*** Extracted text ***

In this work, we report a novel and highly reproducible strategy—the combination of Knoevenagel polymerization and water‐assisted dynamic Michael‐addition‐elimination (classified as KMAE polymerization)—for the synthesis of highly crystalline CN‐substituted V‐2D‐COFs (Figure 1a). A dynamic C=C bond exchange of model reaction of diphenyl‐acrylonitrile (M1) and (4‐methylphenyl)‐acetonitrile (M3) toward (Z)‐3‐phenyl‐2‐(p‐tolyl)acrylonitrile (M6) and benzonitrile (M2) is firstly demonstrated via in situ high‐temperature (HT) NMR investigations (Figure 1b). In particular, the intermediate 2,3,4‐triphenylpentanedinitrile (M4, R=H) as the product of the Michael‐addition of M1 and M2 (R=H) can proceed the Michael‐elimination with a high yield up to ≈95 %, strongly suggesting the Michael‐addition‐elimination as a dynamic chemistry for the C=C bond exchange. Significantly, HT NMR measurements reveal that the addition of water can significantly facilitate the Michael‐addition‐elimination for the C=C bond exchange, reaching equilibrium with a ratio of 1 : 1 for M1 (M3) and M6 (M2) within 5 min. Thereby, the combination of Knoevenagel polycondensation and water‐assisted Michael‐addition‐elimination (KMAE polymerization) is demonstrated as a highly efficient and reproducible strategy for the synthesis of highly crystalline CN‐substituted V‐2D‐COFs. Four examples, including V‐2D‐COF‐TFPB‐PDAN (V‐2D‐COF‐1, also abbreviated as 2D PPV in literature), V‐2D‐COF‐TFPT‐PDAN (V‐2D‐COF‐2), V‐2D‐COF‐TFPB‐BDAN (V‐2D‐COF‐3), and V‐2D‐COF‐HATN‐BDAN (V‐2D‐COF‐4) are demonstrated by using the KMAE polymerization. According to simulated and experimental PXRD patterns and N2‐adsorption‐desorption measurements with matched pore‐size distributions, highly crystalline CN‐substituted V‐2D‐COFs can be synthesized via A3B2 and A6B2 polymerization from various monomers, including C3‐symmetric 1,3,5‐tris‐(4‐formylphenyl)benzene (TFPB), (2,4,6‐tris(4‐formylphenyl)‐1,3,5‐triazine (TFPT), 2,3,8,9,14,15‐hexa(4‐formylphenyl)diquinoxalino[2,3‐a : 2′,3′‐c]phenazine (HATN‐6CHO), and C2‐symmetric (1,4‐phenylene)diacetonitrile (PDAN), and 2,2′‐(biphenyl‐4,4′‐diyl)diacetonitrile (BDAN). Moreover, high‐resolution transmission electron microscopy (HR‐TEM) analysis exhibits crystalline domains with the range of 20–100 nm for V‐2D‐COF‐1, V‐2D‐COF‐3, and V‐2D‐COF‐4.

Figure 1

a) The synthesis of CN‐substituted V‐2D‐COFs via the Knoevenagel and in situ Michael‐Addition‐Elimination polymerization (KMAE polymerization). b) The dynamic Michael‐addition‐elimination for the C=C bond exchange is confirmed by the efficient conversion of diphenylacrylonitrile (M1) and (4‐methylphenyl)‐acetonitrile (M3) to (Z)‐3‐phenyl‐2‐(p‐tolyl)acrylonitrile (M6) and phenylacetonitrile (M2).

***

◆ **To do**
a) In the passage on CN-substituted V-2D-COFs, what range of crystalline domains does HR-TEM analysis show for V-2D-COF-1, V-2D-COF-3, and V-2D-COF-4?
b) Write the next paragraph of the passage on CN-substituted V-2D-COFs, starting after the Figure 1 caption.

*** Recorded information ***

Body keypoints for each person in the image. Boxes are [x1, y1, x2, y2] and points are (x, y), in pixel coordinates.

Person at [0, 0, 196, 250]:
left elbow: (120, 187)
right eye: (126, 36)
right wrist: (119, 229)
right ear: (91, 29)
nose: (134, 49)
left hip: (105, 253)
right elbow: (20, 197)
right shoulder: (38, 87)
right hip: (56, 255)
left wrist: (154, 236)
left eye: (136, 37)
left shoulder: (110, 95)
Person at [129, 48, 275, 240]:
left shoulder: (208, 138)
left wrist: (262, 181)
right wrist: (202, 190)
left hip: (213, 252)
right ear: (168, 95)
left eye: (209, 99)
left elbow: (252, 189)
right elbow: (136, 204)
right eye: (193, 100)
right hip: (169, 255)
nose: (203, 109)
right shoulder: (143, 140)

***

◆ **Solved problems**
a) 20–100 nm

b)
Results and Discussion

To testify the synthesis of crystalline frameworks involving a self‐correction process, model reactions for the possible C=C bond exchange are firstly investigated by time‐dependent in situ 1H‐NMR spectroscopy at 95 °C, using N,N‐dimethylformamide‐d7 (DMF‐d7) as solvent, Cs2CO3 as base, and 1,3,5‐trimethoxybenzene as reference to calculate the yields (Figure S1). The model reaction of M1 (1.0 equiv) and M3 (1.0 equiv) generates M2 and M6, indicating a C=C bond exchange process (Figure 2a): The 1H NMR peaks at ≈7.4, ≈7.7, and 2.4 ppm, assigned to the hydrogens (g, h, and f) of compound M2 and hydrogen e and methyl group of M6, respectively, appeared within 5 mins. After a one‐hour reaction time, M6 and M2 were obtained in ≈22 % yield according to the integration of peaks in NMR spectroscopy, with the ratio of ≈7 : 2 for M1 (M3) : M6 (M2).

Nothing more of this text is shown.